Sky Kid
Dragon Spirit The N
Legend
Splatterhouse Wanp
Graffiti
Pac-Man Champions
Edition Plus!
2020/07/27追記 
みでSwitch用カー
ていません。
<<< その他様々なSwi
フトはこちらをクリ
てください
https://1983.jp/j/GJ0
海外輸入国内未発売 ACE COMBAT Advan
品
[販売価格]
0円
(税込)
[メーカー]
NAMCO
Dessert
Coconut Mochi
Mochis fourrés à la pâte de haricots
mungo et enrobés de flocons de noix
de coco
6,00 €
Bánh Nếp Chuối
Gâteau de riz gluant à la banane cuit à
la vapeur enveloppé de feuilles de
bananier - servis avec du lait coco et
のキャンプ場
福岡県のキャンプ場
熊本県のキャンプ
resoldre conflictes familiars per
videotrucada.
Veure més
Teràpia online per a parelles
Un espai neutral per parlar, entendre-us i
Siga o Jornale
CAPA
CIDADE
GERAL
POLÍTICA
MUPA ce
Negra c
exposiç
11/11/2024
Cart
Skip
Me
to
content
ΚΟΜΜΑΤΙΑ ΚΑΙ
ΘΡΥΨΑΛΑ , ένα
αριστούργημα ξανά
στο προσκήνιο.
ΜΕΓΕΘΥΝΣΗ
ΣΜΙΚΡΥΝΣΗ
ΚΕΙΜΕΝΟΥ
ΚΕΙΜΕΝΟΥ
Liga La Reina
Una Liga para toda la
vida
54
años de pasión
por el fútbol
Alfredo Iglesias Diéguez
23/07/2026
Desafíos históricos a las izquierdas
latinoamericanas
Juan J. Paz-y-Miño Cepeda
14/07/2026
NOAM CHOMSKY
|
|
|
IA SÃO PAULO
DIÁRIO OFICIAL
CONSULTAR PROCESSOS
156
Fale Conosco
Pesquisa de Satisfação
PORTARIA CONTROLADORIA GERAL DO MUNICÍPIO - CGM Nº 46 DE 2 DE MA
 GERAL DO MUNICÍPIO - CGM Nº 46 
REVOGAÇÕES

ASSIGNED TASK: Count the lines in the records that contain the string "GERAL", and reply with that number alone.

SOLUTION: 3